# That Golden Look.... <B



## aesthetic (Apr 23, 2015)

He’s beautiful!


----------



## SteveRuffin (Sep 21, 2021)

I’d have to give him a hug and nose boop Kate. Handsome boy!


----------



## nolefan (Nov 6, 2009)

What a character, you can see it all on his face. Love


----------



## Macca (Aug 11, 2011)

Most handsome marshmallow I've ever seen!


----------



## StanleyMum (Dec 27, 2020)

an absolutely gorgeous marshmallow


----------



## JulieCAinMA (Jun 19, 2020)

He is a cutie! I also enjoyed scrolling through the photos from the website. It was a good reminder that I guess there are other dog breeds that people seem to like 😂😂.


----------



## diane0905 (Aug 20, 2010)

Jovi is beautiful and looks like a sweetie!


----------



## LittleGoldenofthePrairie (Dec 14, 2021)

Where did you get that lead🥰😳🤍

I NEED I NEED


----------



## Megora (Jun 7, 2010)

LittleGoldenofthePrairie said:


> Where did you get that lead🥰😳🤍
> 
> I NEED I NEED








Welcome to Terrapin Craftworks. Handcrafted Custom Beaded Kangaroo Dog Show Leashes, Collars & Fancy Wet Coats.


Custom, personalized hand crafted, braided and beaded kangaroo dog show leashes. Dog show leads, collars and fancy wet coats. Chris Millman, Terrapin Craftworks, London, Ontario, Canada.



www.terrapincraftworks.com





He will put together whatever colors you want.


----------



## Megora (Jun 7, 2010)

diane0905 said:


> Jovi is beautiful and looks like a sweetie!


He is the sweetest golden I've ever owned. It says a lot about him that his worst fault in the show ring is the fact he likes to look up at me.


----------



## LittleGoldenofthePrairie (Dec 14, 2021)

Megora said:


> Welcome to Terrapin Craftworks. Handcrafted Custom Beaded Kangaroo Dog Show Leashes, Collars & Fancy Wet Coats.
> 
> 
> Custom, personalized hand crafted, braided and beaded kangaroo dog show leashes. Dog show leads, collars and fancy wet coats. Chris Millman, Terrapin Craftworks, London, Ontario, Canada.
> ...


Thank you!!!


Megora said:


> He is the sweetest golden I've ever owned. It says a lot about him that his worst fault in the show ring is the fact he likes to look up at me.

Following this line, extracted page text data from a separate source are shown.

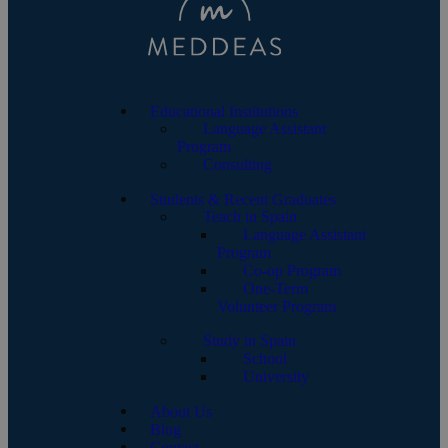
Educational Institutions
Language Assistant
Program
Consulting
Students & Recent Graduates
Teach in Spain
Language Assistant
Program
Co-op Program
One-Term
Volunteer Program
Study in Spain
School
University
About Us
Blog
Contact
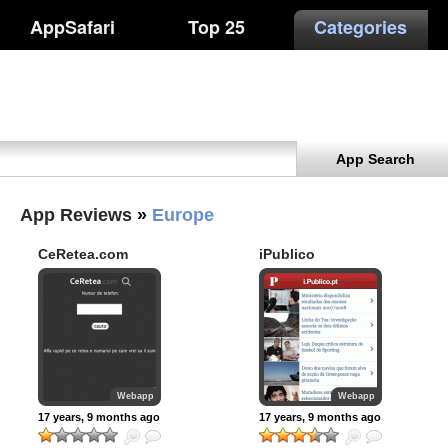
AppSafari
Top 25
Categories
App Search
App Reviews
»
Europe
CeRetea.com
iPublico
Webapp
Webapp
17 years, 9 months ago
17 years, 9 months ago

awwwww I feel like that’s not a fault though…I’ve always felt that little moments like those would make a judge like a golden more so it’s funny to hear!


----------



## Megora (Jun 7, 2010)

LittleGoldenofthePrairie said:


> awwwww I feel like that’s not a fault though…I’ve always felt that little moments like those would make a judge like a golden more so it’s funny to hear that


The judges appreciate the sweetness - but it throws their gait off slightly. It basically gives a judge a very easy reason to bump your dog down in placements.


----------



## LittleGoldenofthePrairie (Dec 14, 2021)

Megora said:


> Welcome to Terrapin Craftworks. Handcrafted Custom Beaded Kangaroo Dog Show Leashes, Collars & Fancy Wet Coats.
> 
> 
> Custom, personalized hand crafted, braided and beaded kangaroo dog show leashes. Dog show leads, collars and fancy wet coats. Chris Millman, Terrapin Craftworks, London, Ontario, Canada.
> ...


Thank you!!!


Megora said:


> The judges appreciate the sweetness - but it throws their gait off slightly. It basically gives a judge a very easy reason to bump your dog down in placements.

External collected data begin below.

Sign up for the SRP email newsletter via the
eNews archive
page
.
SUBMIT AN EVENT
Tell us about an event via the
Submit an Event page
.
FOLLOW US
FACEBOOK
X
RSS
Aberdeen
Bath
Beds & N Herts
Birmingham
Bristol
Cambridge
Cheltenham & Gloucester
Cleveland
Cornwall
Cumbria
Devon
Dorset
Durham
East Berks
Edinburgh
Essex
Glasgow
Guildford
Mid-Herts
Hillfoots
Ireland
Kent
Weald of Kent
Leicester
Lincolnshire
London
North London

what a silly thing🥺 he is beautiful in my eyes inside and out🥰🤍


----------



## jdsh16 (Nov 21, 2021)

I love him!!! What great pics of him!!!


----------



## JP1 (Jan 10, 2022)

Super Handsome … so much so like a freshly waxed Corvette I’d be afraid to take him out in the rain and get him wet


----------



## MushyB (Oct 31, 2018)

What a gorgeous boy!! Love the mischievous glint in his eye in the 2nd photo 💜


----------



## Megora (Jun 7, 2010)

JP1 said:


> Super Handsome … so much so like a freshly waxed Corvette I’d be afraid to take him out in the rain and get him wet


He looks just fine in the rain too.


----------



## rjw4244 (May 14, 2013)

JulieCA said:


> He is a cutie! I also enjoyed scrolling through the photos from the website. It was a good reminder that I guess there are other dog breeds that people seem to like 😂😂.


Julie - there are other dog breeds?


----------



## Ffcmm (May 4, 2016)

He is gorgeous!


----------